When a TSPLD has occurred, it is necessary to attempt immediate reduction of the scahoid fracture. This is necessary to avoid progressive swelling and kinking of the remaining blood supply to the scaphoid, which can potentially result in necrosis of the scaphoid bone.
This is rarely achieved by closed manipulation in the emergency room and requires the patient to be brought to the operating room for treatment. The median nerve responsible for the commonly known carpal tunnel syndrome, is located in the same vicinity, is also assessed for acute traumatic compartment carpal tunnel syndrome and is decompressed if necessary.

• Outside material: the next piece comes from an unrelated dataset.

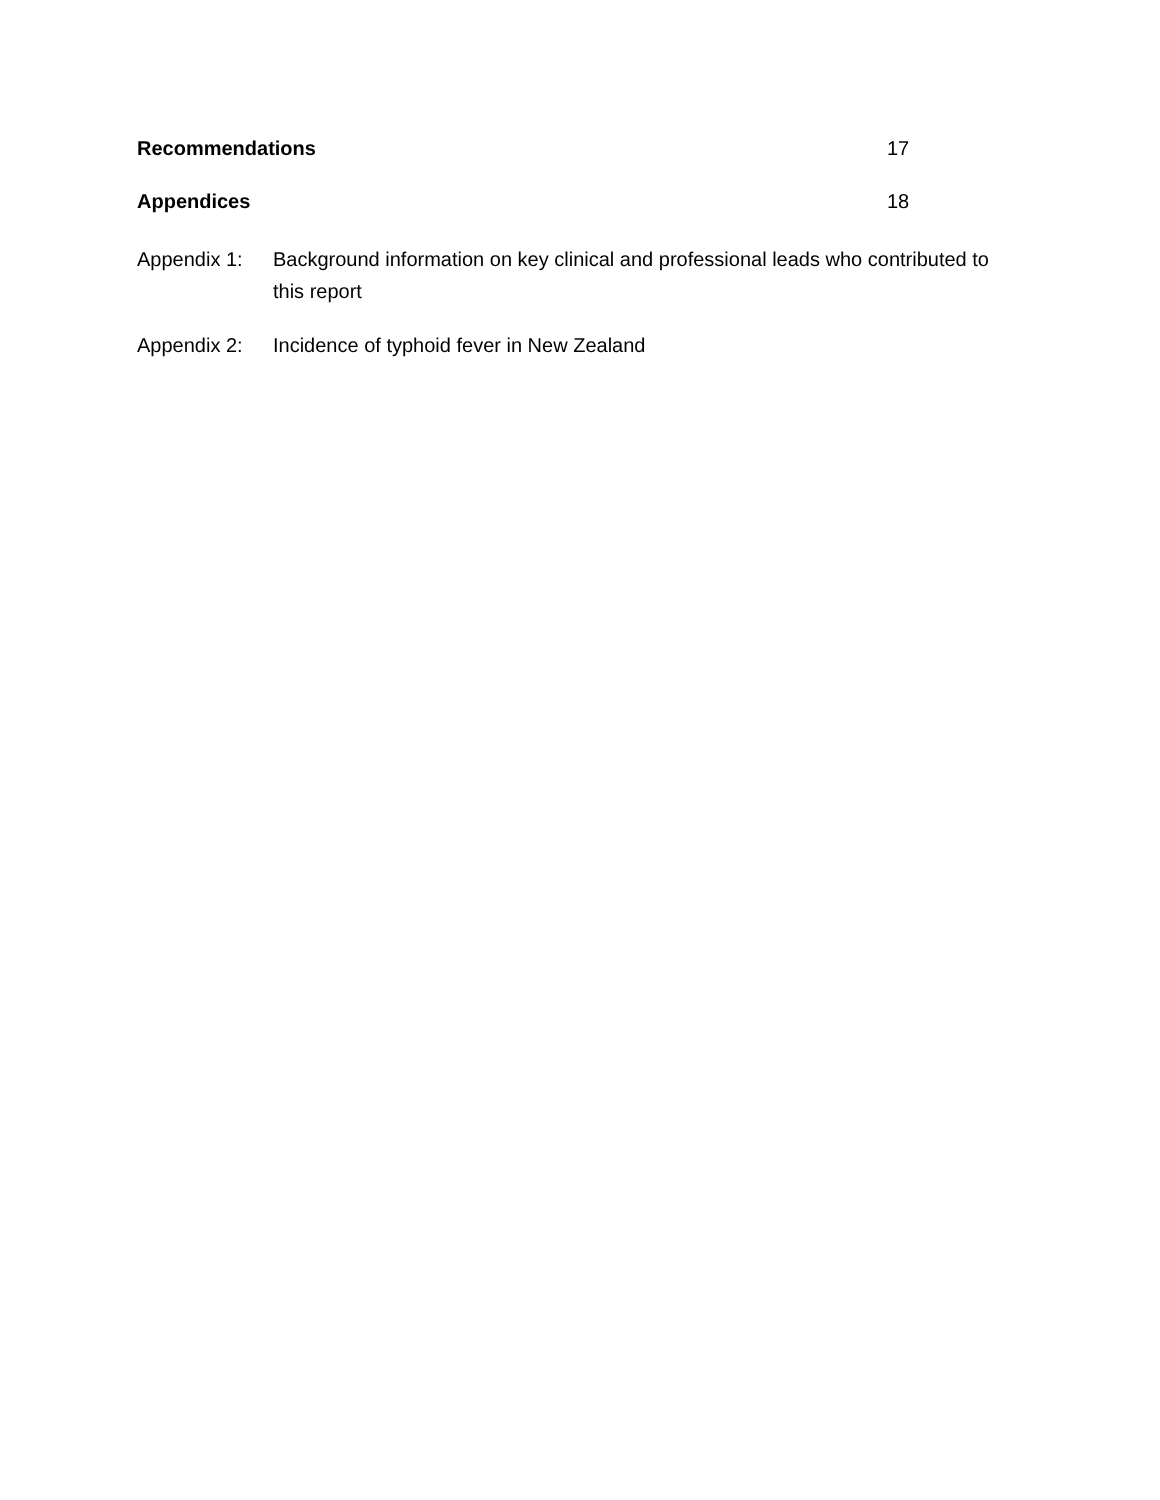Recommendations 17
Appendices 18
Appendix 1: Background information on key clinical and professional leads who contributed to this report
Appendix 2: Incidence of typhoid fever in New Zealand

If the bones are successfully repositioned at the emergency room, the patient can be splinted for comfort and final treatment scheduled within days once the swelling has subsided.
If surgery is required, the surgeon will fix the scaphoid fracture (open reduction and internal fixation) and the injured ligaments in combination with pins to maintain carpal bone alignment while the ligaments that are repaired can heal in good position.
Immobilization for 8 – 12 weeks is done to allow for ligamentous healing. During initial healing, the wrist should remain supported by a splint with minimal motion allowed; the pins can easily toggle, loosen and become infected. The pins are removed after 8-12 weeks when enough time has elapsed for the ligaments to heal.